Please return every line of the records below that contains the word "width".

[Excerpts from a dataset]
++++++

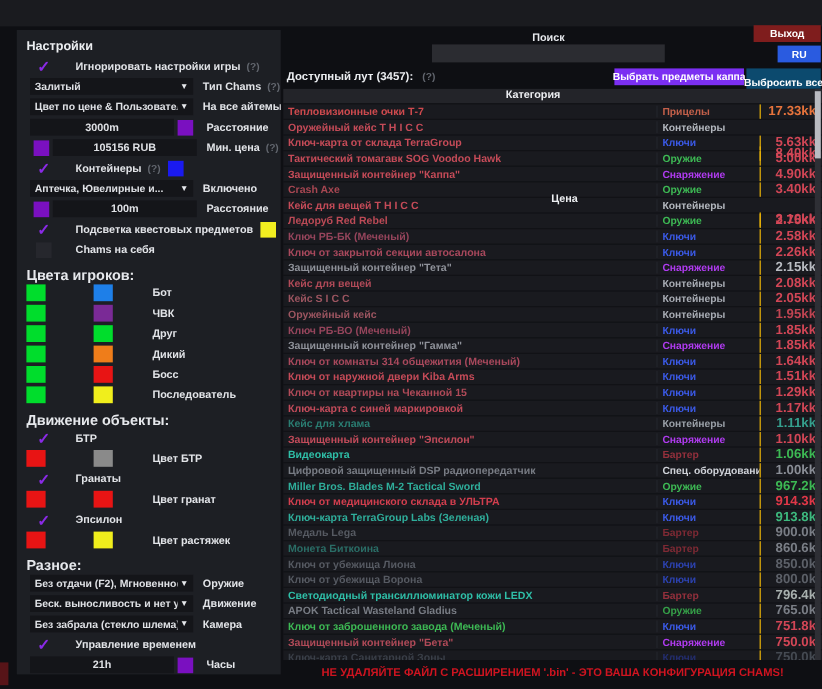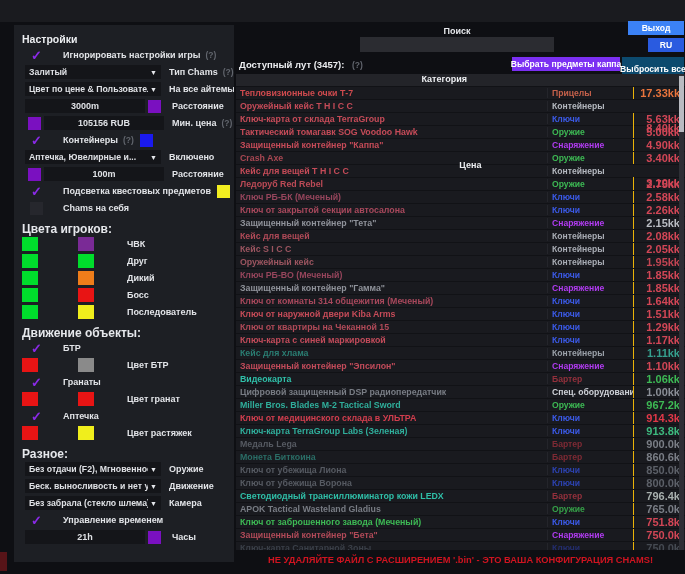--- a/index.html
+++ b/index.html
@@ -45,21 +45,21 @@
   .t-checkbox .sw { margin-left:6px; }
 
   
   .search-label { position:absolute; left:360px; top:26px; width:194px; text-align:center;
                   font-size:9px; color:#e6e8ec; }
   .search-input { position:absolute; left:360px; top:37px; width:194px; height:15px;
                   background:#2b2c31; border:0; outline:none; color:#e6e8ec;
                   font-family:"Liberation Sans",sans-serif; font-size:9px; padding:0 5px; }
   .btn { position:absolute; display:flex; align-items:center; justify-content:center;
          color:#ffffff; font-size:8.6px; white-space:nowrap; cursor:default; }
-  .btn-exit { left:628px; top:21px; width:56px; height:14px; background:#3b82f6; }
+  .btn-exit { left:628px; top:21px; width:56px; height:14px; background:#7f1d1d; }
   .btn-ru   { left:648px; top:38px; width:36px; height:14px; background:#2a5be0; }
   .btn-kappa{ left:512px; top:57px; width:108px; height:14px; background:#7b2ff2; }
   .btn-drop { left:622px; top:57px; width:62px; height:24px; background:#0c4a6e; }
   .loot-title { position:absolute; left:239px; top:59px; font-size:9.5px; color:#eceef1; }
   .loot-title .help { font-size:8.5px; }
 
   
   .table { position:absolute; left:236px; top:74px; width:449px; height:476px;
            background:#191a1f; overflow:hidden; }
   .thead { display:flex; height:12px; background:#232429; align-items:center;flex-direction:column; }
@@ -139,20 +139,25 @@
         <span class="lbl">Подсветка квестовых предметов</span>
         <span class="sw" style="background: rgb(242, 238, 32);"></span>
       </div>
       <div class="s-row t-checkbox">
         <span class="cb"></span>
         <span class="lbl">Chams на себя</span>
       </div>
       <div class="s-heading">Цвета игроков:</div>
       <div class="s-row t-colorpair">
         <span class="cp1" style="background: rgb(0, 221, 44);"></span>
+        <span class="cp2" style="background: rgb(30, 127, 232);"></span>
+        <span class="lbl">Бот</span>
+      </div>
+      <div class="s-row t-colorpair">
+        <span class="cp1" style="background: rgb(0, 221, 44);"></span>
         <span class="cp2" style="background: rgb(122, 42, 150);"></span>
         <span class="lbl">ЧВК</span>
       </div>
       <div class="s-row t-colorpair">
         <span class="cp1" style="background: rgb(0, 221, 44);"></span>
         <span class="cp2" style="background: rgb(0, 221, 44);"></span>
         <span class="lbl">Друг</span>
       </div>
       <div class="s-row t-colorpair">
         <span class="cp1" style="background: rgb(0, 221, 44);"></span>
@@ -183,21 +188,21 @@
         <span class="cb on">✓</span>
         <span class="lbl">Гранаты</span>
       </div>
       <div class="s-row t-colorpair">
         <span class="cp1" style="background: rgb(232, 20, 20);"></span>
         <span class="cp2" style="background: rgb(232, 20, 20);"></span>
         <span class="lbl">Цвет гранат</span>
       </div>
       <div class="s-row t-checkbox">
         <span class="cb on">✓</span>
-        <span class="lbl">Аптечка</span>
+        <span class="lbl">Эпсилон</span>
       </div>
       <div class="s-row t-colorpair">
         <span class="cp1" style="background: rgb(232, 20, 20);"></span>
         <span class="cp2" style="background: rgb(240, 238, 28);"></span>
         <span class="lbl">Цвет растяжек</span>
       </div>
       <div class="s-heading">Разное:</div>
       <div class="s-row t-dropdown">
         <div class="dd">
           <span class="dd-value">Без отдачи (F2), Мгновенное п</span>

++++++

_Expected answer:_
   .search-label { position:absolute; left:360px; top:26px; width:194px; text-align:center;
   .search-input { position:absolute; left:360px; top:37px; width:194px; height:15px;
-  .btn-exit { left:628px; top:21px; width:56px; height:14px; background:#3b82f6; }
+  .btn-exit { left:628px; top:21px; width:56px; height:14px; background:#7f1d1d; }
   .btn-ru   { left:648px; top:38px; width:36px; height:14px; background:#2a5be0; }
   .btn-kappa{ left:512px; top:57px; width:108px; height:14px; background:#7b2ff2; }
   .btn-drop { left:622px; top:57px; width:62px; height:24px; background:#0c4a6e; }
   .table { position:absolute; left:236px; top:74px; width:449px; height:476px;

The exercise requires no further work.